5. “Me preocupan los componentes”

Este miedo suele centrarse en palabras que suenan técnicas:

Aluminio. Formaldehído. Polisorbato.

Aquí hay una regla básica de biología:👉 la dosis hace el veneno.

Las cantidades presentes en vacunas son microgramos, muy inferiores a las exposiciones cotidianas a través de alimentos, agua o metabolismo natural.

El cuerpo no distingue entre “natural” y “artificial”.Distingue entre cantidades manejables y dañinas.
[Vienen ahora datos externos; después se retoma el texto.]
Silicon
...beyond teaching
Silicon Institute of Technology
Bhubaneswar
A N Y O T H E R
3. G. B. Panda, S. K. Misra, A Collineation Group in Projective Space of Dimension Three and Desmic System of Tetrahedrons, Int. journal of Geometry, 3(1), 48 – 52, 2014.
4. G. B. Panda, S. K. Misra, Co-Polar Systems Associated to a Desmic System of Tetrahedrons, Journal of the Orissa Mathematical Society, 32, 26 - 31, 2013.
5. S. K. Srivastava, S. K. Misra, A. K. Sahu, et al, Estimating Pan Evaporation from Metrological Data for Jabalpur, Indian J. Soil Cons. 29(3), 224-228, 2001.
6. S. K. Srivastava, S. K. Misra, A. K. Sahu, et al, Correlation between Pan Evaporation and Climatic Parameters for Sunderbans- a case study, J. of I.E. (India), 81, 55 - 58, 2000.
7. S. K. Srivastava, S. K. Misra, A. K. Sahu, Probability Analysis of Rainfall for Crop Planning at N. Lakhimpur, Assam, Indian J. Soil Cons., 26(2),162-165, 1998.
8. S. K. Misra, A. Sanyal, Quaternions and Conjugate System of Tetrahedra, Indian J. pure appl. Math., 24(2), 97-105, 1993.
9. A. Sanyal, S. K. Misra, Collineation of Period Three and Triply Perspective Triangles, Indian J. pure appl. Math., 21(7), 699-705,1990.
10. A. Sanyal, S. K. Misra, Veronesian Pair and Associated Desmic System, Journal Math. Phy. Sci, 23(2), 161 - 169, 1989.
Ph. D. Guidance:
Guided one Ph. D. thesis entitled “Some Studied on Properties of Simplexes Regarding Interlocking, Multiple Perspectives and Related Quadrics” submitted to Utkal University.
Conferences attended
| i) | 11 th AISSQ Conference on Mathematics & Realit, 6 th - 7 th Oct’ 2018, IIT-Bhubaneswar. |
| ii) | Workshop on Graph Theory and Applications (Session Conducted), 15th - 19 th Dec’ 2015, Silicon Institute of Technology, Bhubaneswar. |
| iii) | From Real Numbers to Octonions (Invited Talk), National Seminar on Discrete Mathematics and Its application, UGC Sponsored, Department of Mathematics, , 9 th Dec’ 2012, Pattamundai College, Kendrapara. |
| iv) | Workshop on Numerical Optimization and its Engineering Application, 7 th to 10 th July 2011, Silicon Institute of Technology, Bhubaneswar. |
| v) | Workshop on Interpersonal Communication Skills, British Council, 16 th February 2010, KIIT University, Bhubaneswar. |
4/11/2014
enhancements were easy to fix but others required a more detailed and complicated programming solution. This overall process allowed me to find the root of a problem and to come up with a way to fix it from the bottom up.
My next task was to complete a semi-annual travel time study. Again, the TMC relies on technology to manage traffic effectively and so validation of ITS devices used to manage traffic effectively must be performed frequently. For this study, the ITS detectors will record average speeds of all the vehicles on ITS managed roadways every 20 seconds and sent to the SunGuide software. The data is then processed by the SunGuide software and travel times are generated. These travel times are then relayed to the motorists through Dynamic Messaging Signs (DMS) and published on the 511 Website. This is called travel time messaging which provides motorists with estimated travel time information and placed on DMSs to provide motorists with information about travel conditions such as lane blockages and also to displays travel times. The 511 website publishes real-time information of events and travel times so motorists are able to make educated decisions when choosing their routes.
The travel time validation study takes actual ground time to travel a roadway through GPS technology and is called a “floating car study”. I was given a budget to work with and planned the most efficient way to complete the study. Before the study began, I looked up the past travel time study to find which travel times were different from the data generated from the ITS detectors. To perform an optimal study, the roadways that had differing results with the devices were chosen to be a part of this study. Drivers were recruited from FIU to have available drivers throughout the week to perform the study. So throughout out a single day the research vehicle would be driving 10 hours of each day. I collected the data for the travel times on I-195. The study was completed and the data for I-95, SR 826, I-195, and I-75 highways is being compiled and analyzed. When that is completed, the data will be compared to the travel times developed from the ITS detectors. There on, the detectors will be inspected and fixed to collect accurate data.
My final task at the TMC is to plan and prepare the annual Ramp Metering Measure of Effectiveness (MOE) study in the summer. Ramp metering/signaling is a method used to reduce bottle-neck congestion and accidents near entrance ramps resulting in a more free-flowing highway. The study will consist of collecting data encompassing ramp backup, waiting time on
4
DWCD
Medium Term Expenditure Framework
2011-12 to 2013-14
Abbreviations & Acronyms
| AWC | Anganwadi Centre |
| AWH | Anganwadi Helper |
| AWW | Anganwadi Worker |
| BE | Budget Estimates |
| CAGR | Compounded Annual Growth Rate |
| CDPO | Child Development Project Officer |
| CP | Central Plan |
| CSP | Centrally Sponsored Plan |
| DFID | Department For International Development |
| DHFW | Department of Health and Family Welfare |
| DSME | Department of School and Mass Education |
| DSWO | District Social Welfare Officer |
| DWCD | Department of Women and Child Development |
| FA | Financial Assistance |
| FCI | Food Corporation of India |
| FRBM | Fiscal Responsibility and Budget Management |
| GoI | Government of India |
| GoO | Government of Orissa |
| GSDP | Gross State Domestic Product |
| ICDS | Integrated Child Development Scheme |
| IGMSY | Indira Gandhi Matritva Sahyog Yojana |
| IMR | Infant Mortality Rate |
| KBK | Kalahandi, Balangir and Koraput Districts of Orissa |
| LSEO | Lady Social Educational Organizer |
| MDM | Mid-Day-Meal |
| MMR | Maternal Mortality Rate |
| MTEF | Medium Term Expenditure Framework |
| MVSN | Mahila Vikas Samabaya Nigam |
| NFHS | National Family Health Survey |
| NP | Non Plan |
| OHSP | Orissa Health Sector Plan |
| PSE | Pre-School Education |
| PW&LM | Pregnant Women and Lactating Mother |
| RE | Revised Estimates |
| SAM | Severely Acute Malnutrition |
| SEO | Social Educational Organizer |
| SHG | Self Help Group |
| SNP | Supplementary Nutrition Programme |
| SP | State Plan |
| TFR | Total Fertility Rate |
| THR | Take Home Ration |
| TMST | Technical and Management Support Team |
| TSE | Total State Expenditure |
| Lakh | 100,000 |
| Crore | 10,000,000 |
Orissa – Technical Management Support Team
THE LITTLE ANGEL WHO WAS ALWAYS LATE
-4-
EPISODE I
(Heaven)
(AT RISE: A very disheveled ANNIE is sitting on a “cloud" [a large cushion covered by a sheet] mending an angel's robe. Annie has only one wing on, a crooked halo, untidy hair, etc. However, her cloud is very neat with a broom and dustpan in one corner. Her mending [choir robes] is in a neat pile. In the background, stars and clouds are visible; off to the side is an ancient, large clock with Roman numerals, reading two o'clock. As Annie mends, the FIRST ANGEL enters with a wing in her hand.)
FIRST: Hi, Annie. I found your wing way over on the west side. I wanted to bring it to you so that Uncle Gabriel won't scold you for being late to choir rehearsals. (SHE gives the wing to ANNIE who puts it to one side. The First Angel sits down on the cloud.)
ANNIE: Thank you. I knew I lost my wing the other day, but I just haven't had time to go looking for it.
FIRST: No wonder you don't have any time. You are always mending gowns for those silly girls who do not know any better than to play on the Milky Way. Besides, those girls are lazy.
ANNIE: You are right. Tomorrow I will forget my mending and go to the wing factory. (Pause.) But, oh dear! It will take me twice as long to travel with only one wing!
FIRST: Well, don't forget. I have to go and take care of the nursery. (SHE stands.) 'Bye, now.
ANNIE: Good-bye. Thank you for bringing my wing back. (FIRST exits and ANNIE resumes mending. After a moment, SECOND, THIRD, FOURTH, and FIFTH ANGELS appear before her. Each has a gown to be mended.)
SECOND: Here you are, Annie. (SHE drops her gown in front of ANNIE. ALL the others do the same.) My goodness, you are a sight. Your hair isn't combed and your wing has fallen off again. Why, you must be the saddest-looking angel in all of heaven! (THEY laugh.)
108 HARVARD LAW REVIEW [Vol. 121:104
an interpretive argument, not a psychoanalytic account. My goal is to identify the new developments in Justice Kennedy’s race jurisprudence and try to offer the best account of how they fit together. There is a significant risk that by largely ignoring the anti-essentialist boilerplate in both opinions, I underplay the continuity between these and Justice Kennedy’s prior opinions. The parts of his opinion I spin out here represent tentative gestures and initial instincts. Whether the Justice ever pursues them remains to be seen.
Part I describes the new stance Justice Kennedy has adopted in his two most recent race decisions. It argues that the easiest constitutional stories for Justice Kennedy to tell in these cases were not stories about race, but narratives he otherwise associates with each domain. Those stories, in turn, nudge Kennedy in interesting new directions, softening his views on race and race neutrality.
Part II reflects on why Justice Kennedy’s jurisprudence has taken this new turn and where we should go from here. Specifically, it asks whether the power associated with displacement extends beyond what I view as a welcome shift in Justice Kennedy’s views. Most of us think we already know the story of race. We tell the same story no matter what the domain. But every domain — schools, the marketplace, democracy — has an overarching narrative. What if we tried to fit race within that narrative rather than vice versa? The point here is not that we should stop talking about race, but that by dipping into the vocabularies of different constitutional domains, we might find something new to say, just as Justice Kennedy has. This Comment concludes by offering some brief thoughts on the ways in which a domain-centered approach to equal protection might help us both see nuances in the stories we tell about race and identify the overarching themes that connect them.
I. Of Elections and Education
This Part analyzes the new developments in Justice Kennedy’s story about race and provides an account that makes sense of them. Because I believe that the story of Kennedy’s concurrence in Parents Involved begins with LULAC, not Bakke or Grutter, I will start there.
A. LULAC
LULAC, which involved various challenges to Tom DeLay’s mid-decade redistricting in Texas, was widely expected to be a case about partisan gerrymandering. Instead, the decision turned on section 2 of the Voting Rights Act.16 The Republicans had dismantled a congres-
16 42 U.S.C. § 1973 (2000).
Y lo natural no es sinónimo de seguro.

El sarampión es natural. La meningitis es natural. La tos ferina es natural.

Y ninguna es inocua.


6. La diferencia real entre vacuna y enfermedad

Una vacuna es:

  • exposición controlada

  • dosis conocida

  • respuesta inmune predecible

  • seguimiento activo

Una infección natural es:

  • exposición imprevisible

  • carga viral variable

  • complicaciones no elegibles

  • desenlace incierto

La vacuna no elimina el riesgo.Lo reduce y lo gestiona.


7. La decisión adulta

La pregunta honesta no es:

¿Puede una vacuna tener efectos secundarios?

Puede.

La pregunta adulta es:

¿Qué riesgo es menor y más controlable?

La medicina no ofrece certezas absolutas.Ofrece comparación de probabilidades.

Y cuando se comparan los riesgos reales, la conclusión científica es consistente desde hace décadas.


Para terminar

Si en la primera entrada hablábamos del riesgo de no vacunar, aquí hemos hablado del riesgo de vacunar.

Ambos existen. No son equivalentes.

Vacunar no es un acto de fe. Es una decisión basada en la gestión racional del riesgo.

Y cuando la decisión afecta a un niño, conviene tomarla con datos, no con miedo.